_TASK BRIEF_
What follows is a set of records; copy all of it exactly.

_SUPPLIED RECORDS_
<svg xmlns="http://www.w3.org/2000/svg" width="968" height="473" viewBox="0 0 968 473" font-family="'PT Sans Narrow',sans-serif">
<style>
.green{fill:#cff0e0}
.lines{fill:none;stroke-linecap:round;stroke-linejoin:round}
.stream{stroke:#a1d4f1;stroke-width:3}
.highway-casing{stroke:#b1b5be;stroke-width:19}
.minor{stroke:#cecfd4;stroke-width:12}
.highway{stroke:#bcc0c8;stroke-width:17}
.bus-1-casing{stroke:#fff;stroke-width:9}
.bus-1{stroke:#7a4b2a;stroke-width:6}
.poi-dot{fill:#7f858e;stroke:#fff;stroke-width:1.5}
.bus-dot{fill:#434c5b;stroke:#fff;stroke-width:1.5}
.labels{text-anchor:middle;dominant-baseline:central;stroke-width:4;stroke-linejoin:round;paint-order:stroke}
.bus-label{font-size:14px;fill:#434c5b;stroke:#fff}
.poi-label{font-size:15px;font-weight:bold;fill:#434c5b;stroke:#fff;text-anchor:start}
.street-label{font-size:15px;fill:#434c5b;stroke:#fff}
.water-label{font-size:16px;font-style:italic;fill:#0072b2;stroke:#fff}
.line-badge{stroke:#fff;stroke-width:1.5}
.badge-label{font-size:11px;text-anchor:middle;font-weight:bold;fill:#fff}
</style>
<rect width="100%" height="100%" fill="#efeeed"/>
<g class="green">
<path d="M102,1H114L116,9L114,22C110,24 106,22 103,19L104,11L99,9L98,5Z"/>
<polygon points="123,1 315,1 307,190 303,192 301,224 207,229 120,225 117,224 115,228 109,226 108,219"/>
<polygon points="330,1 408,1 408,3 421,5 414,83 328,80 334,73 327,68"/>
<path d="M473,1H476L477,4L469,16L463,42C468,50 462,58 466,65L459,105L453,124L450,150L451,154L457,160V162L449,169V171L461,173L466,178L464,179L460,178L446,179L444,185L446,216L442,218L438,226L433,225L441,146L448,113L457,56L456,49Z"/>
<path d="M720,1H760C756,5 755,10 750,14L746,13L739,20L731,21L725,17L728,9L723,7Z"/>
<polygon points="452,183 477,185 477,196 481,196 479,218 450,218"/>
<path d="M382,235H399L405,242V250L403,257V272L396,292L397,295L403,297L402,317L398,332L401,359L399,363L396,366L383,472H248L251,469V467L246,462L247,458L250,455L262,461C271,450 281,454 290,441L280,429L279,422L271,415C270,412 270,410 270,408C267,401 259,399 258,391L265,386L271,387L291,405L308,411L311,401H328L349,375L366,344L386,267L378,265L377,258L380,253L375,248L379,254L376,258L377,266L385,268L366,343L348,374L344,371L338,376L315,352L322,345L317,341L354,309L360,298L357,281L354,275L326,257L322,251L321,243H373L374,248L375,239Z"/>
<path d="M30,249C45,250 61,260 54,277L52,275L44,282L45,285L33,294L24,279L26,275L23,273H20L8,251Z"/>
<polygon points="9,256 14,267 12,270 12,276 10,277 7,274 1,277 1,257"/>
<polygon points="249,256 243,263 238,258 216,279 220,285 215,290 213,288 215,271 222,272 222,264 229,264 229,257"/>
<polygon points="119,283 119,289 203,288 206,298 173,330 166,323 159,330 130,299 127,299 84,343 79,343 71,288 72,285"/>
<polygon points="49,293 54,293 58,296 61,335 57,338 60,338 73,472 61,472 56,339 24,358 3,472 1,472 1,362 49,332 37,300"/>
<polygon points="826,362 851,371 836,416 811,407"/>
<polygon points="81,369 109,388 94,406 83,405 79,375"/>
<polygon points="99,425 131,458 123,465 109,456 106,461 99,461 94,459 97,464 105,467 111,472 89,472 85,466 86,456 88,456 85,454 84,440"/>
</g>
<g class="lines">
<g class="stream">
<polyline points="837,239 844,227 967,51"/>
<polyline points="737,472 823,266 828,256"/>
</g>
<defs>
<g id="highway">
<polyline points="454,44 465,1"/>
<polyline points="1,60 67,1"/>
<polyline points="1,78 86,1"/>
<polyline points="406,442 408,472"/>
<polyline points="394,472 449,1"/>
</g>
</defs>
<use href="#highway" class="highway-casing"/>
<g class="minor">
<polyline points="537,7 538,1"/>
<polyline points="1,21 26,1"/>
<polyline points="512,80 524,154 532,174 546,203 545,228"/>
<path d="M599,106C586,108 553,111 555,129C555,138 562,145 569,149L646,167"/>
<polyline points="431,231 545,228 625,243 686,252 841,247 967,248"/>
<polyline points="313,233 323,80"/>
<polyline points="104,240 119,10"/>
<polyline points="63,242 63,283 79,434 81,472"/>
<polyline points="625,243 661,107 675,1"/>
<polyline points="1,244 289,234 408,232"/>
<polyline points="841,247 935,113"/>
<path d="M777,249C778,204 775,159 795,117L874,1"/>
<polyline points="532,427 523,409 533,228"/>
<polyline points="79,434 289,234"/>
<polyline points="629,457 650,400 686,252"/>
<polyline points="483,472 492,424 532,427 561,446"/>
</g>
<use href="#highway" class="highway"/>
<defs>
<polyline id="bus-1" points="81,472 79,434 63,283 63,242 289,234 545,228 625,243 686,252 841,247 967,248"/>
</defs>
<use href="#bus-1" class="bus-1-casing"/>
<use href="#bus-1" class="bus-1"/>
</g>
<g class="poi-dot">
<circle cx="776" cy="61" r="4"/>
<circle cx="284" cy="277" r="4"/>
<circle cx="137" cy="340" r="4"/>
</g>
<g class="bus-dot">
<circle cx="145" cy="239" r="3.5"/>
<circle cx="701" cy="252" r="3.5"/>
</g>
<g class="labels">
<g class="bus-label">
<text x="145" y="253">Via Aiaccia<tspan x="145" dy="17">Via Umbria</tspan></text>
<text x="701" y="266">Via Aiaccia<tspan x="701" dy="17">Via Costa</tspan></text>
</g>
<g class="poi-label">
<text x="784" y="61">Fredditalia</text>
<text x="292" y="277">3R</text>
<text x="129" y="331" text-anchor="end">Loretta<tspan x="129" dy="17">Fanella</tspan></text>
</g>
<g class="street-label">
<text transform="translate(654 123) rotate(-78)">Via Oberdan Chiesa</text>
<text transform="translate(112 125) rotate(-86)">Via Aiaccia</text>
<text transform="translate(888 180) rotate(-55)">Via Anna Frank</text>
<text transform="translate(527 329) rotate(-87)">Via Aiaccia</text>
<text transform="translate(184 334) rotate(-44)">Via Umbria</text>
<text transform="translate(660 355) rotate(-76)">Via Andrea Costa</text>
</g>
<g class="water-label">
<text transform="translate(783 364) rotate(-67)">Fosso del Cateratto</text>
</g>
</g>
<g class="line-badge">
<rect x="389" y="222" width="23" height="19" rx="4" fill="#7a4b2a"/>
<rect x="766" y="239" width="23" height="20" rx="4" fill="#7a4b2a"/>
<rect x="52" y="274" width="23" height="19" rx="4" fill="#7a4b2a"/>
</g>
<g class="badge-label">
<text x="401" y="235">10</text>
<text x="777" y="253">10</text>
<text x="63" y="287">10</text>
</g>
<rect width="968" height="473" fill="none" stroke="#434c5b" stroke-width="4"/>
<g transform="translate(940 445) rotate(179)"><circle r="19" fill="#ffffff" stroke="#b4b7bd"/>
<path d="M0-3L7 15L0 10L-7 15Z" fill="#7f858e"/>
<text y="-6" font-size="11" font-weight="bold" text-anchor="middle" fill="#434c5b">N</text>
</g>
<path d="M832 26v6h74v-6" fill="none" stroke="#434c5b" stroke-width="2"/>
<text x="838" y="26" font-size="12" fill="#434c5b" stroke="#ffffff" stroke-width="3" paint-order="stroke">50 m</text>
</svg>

_RESPONSE TO THIS EXERCISE_
<svg xmlns="http://www.w3.org/2000/svg" width="968" height="473" viewBox="0 0 968 473" font-family="'PT Sans Narrow',sans-serif">
<style>
.green{fill:#cff0e0}
.lines{fill:none;stroke-linecap:round;stroke-linejoin:round}
.stream{stroke:#a1d4f1;stroke-width:3}
.highway-casing{stroke:#b1b5be;stroke-width:19}
.minor{stroke:#cecfd4;stroke-width:12}
.highway{stroke:#bcc0c8;stroke-width:17}
.bus-1-casing{stroke:#fff;stroke-width:9}
.bus-1{stroke:#7a4b2a;stroke-width:6}
.poi-dot{fill:#7f858e;stroke:#fff;stroke-width:1.5}
.bus-dot{fill:#434c5b;stroke:#fff;stroke-width:1.5}
.labels{text-anchor:middle;dominant-baseline:central;stroke-width:4;stroke-linejoin:round;paint-order:stroke}
.bus-label{font-size:14px;fill:#434c5b;stroke:#fff}
.poi-label{font-size:15px;font-weight:bold;fill:#434c5b;stroke:#fff;text-anchor:start}
.street-label{font-size:15px;fill:#434c5b;stroke:#fff}
.water-label{font-size:16px;font-style:italic;fill:#0072b2;stroke:#fff}
.line-badge{stroke:#fff;stroke-width:1.5}
.badge-label{font-size:11px;text-anchor:middle;font-weight:bold;fill:#fff}
</style>
<rect width="100%" height="100%" fill="#efeeed"/>
<g class="green">
<path d="M102,1H114L116,9L114,22C110,24 106,22 103,19L104,11L99,9L98,5Z"/>
<polygon points="123,1 315,1 307,190 303,192 301,224 207,229 120,225 117,224 115,228 109,226 108,219"/>
<polygon points="330,1 408,1 408,3 421,5 414,83 328,80 334,73 327,68"/>
<path d="M473,1H476L477,4L469,16L463,42C468,50 462,58 466,65L459,105L453,124L450,150L451,154L457,160V162L449,169V171L461,173L466,178L464,179L460,178L446,179L444,185L446,216L442,218L438,226L433,225L441,146L448,113L457,56L456,49Z"/>
<path d="M720,1H760C756,5 755,10 750,14L746,13L739,20L731,21L725,17L728,9L723,7Z"/>
<polygon points="452,183 477,185 477,196 481,196 479,218 450,218"/>
<path d="M382,235H399L405,242V250L403,257V272L396,292L397,295L403,297L402,317L398,332L401,359L399,363L396,366L383,472H248L251,469V467L246,462L247,458L250,455L262,461C271,450 281,454 290,441L280,429L279,422L271,415C270,412 270,410 270,408C267,401 259,399 258,391L265,386L271,387L291,405L308,411L311,401H328L349,375L366,344L386,267L378,265L377,258L380,253L375,248L379,254L376,258L377,266L385,268L366,343L348,374L344,371L338,376L315,352L322,345L317,341L354,309L360,298L357,281L354,275L326,257L322,251L321,243H373L374,248L375,239Z"/>
<path d="M30,249C45,250 61,260 54,277L52,275L44,282L45,285L33,294L24,279L26,275L23,273H20L8,251Z"/>
<polygon points="9,256 14,267 12,270 12,276 10,277 7,274 1,277 1,257"/>
<polygon points="249,256 243,263 238,258 216,279 220,285 215,290 213,288 215,271 222,272 222,264 229,264 229,257"/>
<polygon points="119,283 119,289 203,288 206,298 173,330 166,323 159,330 130,299 127,299 84,343 79,343 71,288 72,285"/>
<polygon points="49,293 54,293 58,296 61,335 57,338 60,338 73,472 61,472 56,339 24,358 3,472 1,472 1,362 49,332 37,300"/>
<polygon points="826,362 851,371 836,416 811,407"/>
<polygon points="81,369 109,388 94,406 83,405 79,375"/>
<polygon points="99,425 131,458 123,465 109,456 106,461 99,461 94,459 97,464 105,467 111,472 89,472 85,466 86,456 88,456 85,454 84,440"/>
</g>
<g class="lines">
<g class="stream">
<polyline points="837,239 844,227 967,51"/>
<polyline points="737,472 823,266 828,256"/>
</g>
<defs>
<g id="highway">
<polyline points="454,44 465,1"/>
<polyline points="1,60 67,1"/>
<polyline points="1,78 86,1"/>
<polyline points="406,442 408,472"/>
<polyline points="394,472 449,1"/>
</g>
</defs>
<use href="#highway" class="highway-casing"/>
<g class="minor">
<polyline points="537,7 538,1"/>
<polyline points="1,21 26,1"/>
<polyline points="512,80 524,154 532,174 546,203 545,228"/>
<path d="M599,106C586,108 553,111 555,129C555,138 562,145 569,149L646,167"/>
<polyline points="431,231 545,228 625,243 686,252 841,247 967,248"/>
<polyline points="313,233 323,80"/>
<polyline points="104,240 119,10"/>
<polyline points="63,242 63,283 79,434 81,472"/>
<polyline points="625,243 661,107 675,1"/>
<polyline points="1,244 289,234 408,232"/>
<polyline points="841,247 935,113"/>
<path d="M777,249C778,204 775,159 795,117L874,1"/>
<polyline points="532,427 523,409 533,228"/>
<polyline points="79,434 289,234"/>
<polyline points="629,457 650,400 686,252"/>
<polyline points="483,472 492,424 532,427 561,446"/>
</g>
<use href="#highway" class="highway"/>
<defs>
<polyline id="bus-1" points="81,472 79,434 63,283 63,242 289,234 545,228 625,243 686,252 841,247 967,248"/>
</defs>
<use href="#bus-1" class="bus-1-casing"/>
<use href="#bus-1" class="bus-1"/>
</g>
<g class="poi-dot">
<circle cx="776" cy="61" r="4"/>
<circle cx="284" cy="277" r="4"/>
<circle cx="137" cy="340" r="4"/>
</g>
<g class="bus-dot">
<circle cx="145" cy="239" r="3.5"/>
<circle cx="701" cy="252" r="3.5"/>
</g>
<g class="labels">
<g class="bus-label">
<text x="145" y="253">Via Aiaccia<tspan x="145" dy="17">Via Umbria</tspan></text>
<text x="701" y="266">Via Aiaccia<tspan x="701" dy="17">Via Costa</tspan></text>
</g>
<g class="poi-label">
<text x="784" y="61">Fredditalia</text>
<text x="292" y="277">3R</text>
<text x="129" y="331" text-anchor="end">Loretta<tspan x="129" dy="17">Fanella</tspan></text>
</g>
<g class="street-label">
<text transform="translate(654 123) rotate(-78)">Via Oberdan Chiesa</text>
<text transform="translate(112 125) rotate(-86)">Via Aiaccia</text>
<text transform="translate(888 180) rotate(-55)">Via Anna Frank</text>
<text transform="translate(527 329) rotate(-87)">Via Aiaccia</text>
<text transform="translate(184 334) rotate(-44)">Via Umbria</text>
<text transform="translate(660 355) rotate(-76)">Via Andrea Costa</text>
</g>
<g class="water-label">
<text transform="translate(783 364) rotate(-67)">Fosso del Cateratto</text>
</g>
</g>
<g class="line-badge">
<rect x="389" y="222" width="23" height="19" rx="4" fill="#7a4b2a"/>
<rect x="766" y="239" width="23" height="20" rx="4" fill="#7a4b2a"/>
<rect x="52" y="274" width="23" height="19" rx="4" fill="#7a4b2a"/>
</g>
<g class="badge-label">
<text x="401" y="235">10</text>
<text x="777" y="253">10</text>
<text x="63" y="287">10</text>
</g>
<rect width="968" height="473" fill="none" stroke="#434c5b" stroke-width="4"/>
<g transform="translate(940 445) rotate(179)"><circle r="19" fill="#ffffff" stroke="#b4b7bd"/>
<path d="M0-3L7 15L0 10L-7 15Z" fill="#7f858e"/>
<text y="-6" font-size="11" font-weight="bold" text-anchor="middle" fill="#434c5b">N</text>
</g>
<path d="M832 26v6h74v-6" fill="none" stroke="#434c5b" stroke-width="2"/>
<text x="838" y="26" font-size="12" fill="#434c5b" stroke="#ffffff" stroke-width="3" paint-order="stroke">50 m</text>
</svg>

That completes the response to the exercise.